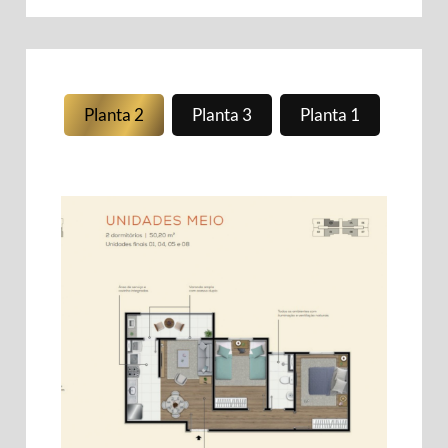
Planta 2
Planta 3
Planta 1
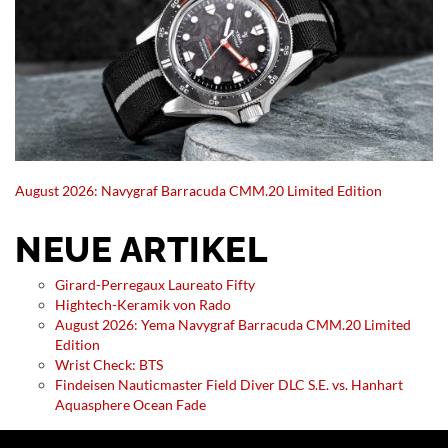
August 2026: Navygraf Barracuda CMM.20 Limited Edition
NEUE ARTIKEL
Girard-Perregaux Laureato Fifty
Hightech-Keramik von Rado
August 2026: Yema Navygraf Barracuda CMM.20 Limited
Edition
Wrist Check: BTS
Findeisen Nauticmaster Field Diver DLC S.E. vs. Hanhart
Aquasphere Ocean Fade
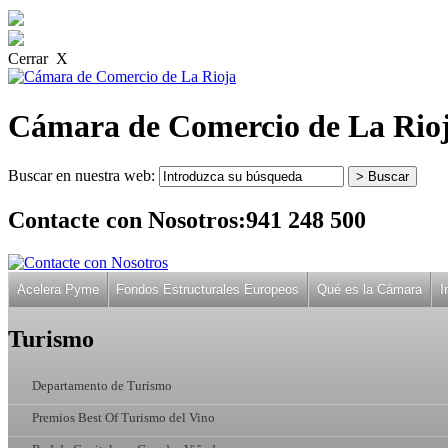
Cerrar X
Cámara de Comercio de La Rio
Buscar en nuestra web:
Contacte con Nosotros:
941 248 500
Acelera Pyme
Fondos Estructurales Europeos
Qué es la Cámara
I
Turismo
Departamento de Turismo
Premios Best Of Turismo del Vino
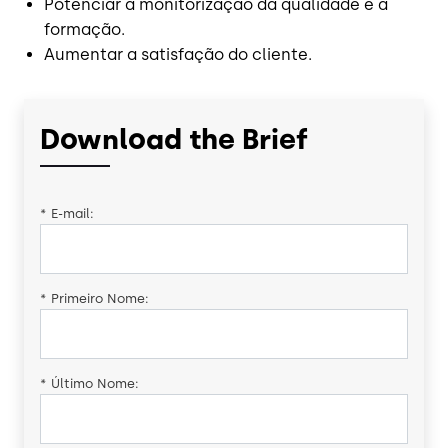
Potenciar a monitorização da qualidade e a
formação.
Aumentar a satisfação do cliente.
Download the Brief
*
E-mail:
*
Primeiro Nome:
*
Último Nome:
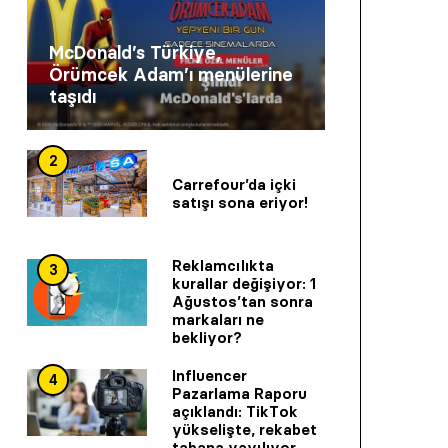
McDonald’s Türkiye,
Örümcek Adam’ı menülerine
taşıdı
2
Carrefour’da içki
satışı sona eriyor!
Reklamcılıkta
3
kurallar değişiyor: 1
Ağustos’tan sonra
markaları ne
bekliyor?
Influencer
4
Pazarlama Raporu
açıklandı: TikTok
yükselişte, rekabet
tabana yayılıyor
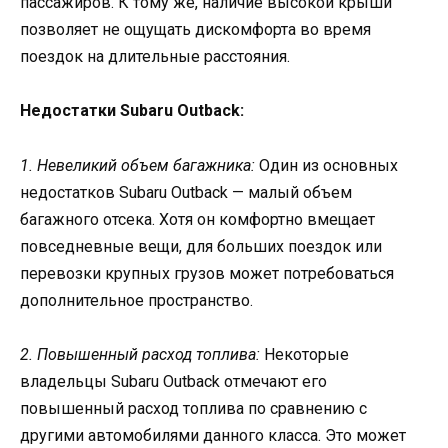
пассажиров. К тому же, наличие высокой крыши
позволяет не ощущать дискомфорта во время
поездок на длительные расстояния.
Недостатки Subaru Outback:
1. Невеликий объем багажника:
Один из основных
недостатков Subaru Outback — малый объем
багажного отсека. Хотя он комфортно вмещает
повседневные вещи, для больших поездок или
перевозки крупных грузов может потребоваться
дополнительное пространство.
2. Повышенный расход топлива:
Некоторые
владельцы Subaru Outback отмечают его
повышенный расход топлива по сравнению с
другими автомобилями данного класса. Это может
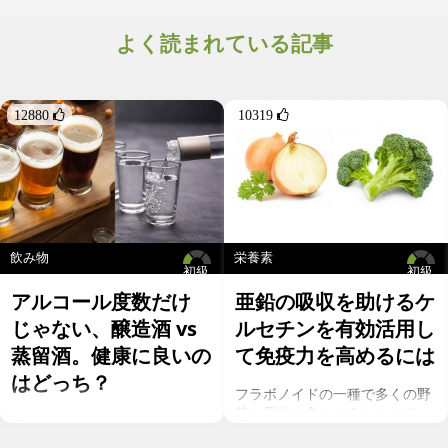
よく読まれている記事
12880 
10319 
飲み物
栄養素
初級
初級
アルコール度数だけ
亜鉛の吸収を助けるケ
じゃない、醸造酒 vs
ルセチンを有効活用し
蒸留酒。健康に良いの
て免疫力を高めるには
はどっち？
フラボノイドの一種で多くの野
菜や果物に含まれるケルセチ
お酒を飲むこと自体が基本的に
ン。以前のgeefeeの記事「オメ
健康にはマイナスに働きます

☆ ☆ ☆ ☆

• [Required work]: All of the records need to be restated word for word, but not the pictures.

• [Expected answer]:
Planta 2
Planta 3
Planta 1
August 2026: Navygraf Barracuda CMM.20 Limited Edition
NEUE ARTIKEL
Girard-Perregaux Laureato Fifty
Hightech-Keramik von Rado
August 2026: Yema Navygraf Barracuda CMM.20 Limited
Edition
Wrist Check: BTS
Findeisen Nauticmaster Field Diver DLC S.E. vs. Hanhart
Aquasphere Ocean Fade
Cerrar X
Cámara de Comercio de La Rio
Buscar en nuestra web:
Contacte con Nosotros:
941 248 500
Acelera Pyme
Fondos Estructurales Europeos
Qué es la Cámara
I
Turismo
Departamento de Turismo
Premios Best Of Turismo del Vino
Potenciar a monitorização da qualidade e a
formação.
Aumentar a satisfação do cliente.
Download the Brief
*
E-mail:
*
Primeiro Nome:
*
Último Nome:
McDonald’s Türkiye,
Örümcek Adam’ı menülerine
taşıdı
2
Carrefour’da içki
satışı sona eriyor!
Reklamcılıkta
3
kurallar değişiyor: 1
Ağustos’tan sonra
markaları ne
bekliyor?
Influencer
4
Pazarlama Raporu
açıklandı: TikTok
yükselişte, rekabet
tabana yayılıyor
пассажиров. К тому же, наличие высокой крыши
позволяет не ощущать дискомфорта во время
поездок на длительные расстояния.
Недостатки Subaru Outback:
1. Невеликий объем багажника:
Один из основных
недостатков Subaru Outback — малый объем
багажного отсека. Хотя он комфортно вмещает
повседневные вещи, для больших поездок или
перевозки крупных грузов может потребоваться
дополнительное пространство.
2. Повышенный расход топлива:
Некоторые
владельцы Subaru Outback отмечают его
повышенный расход топлива по сравнению с
другими автомобилями данного класса. Это может
よく読まれている記事
12880 
10319 
飲み物
栄養素
初級
初級
アルコール度数だけ
亜鉛の吸収を助けるケ
じゃない、醸造酒 vs
ルセチンを有効活用し
蒸留酒。健康に良いの
て免疫力を高めるには
はどっち？
フラボノイドの一種で多くの野
菜や果物に含まれるケルセチ
お酒を飲むこと自体が基本的に
ン。以前のgeefeeの記事「オメ
健康にはマイナスに働きます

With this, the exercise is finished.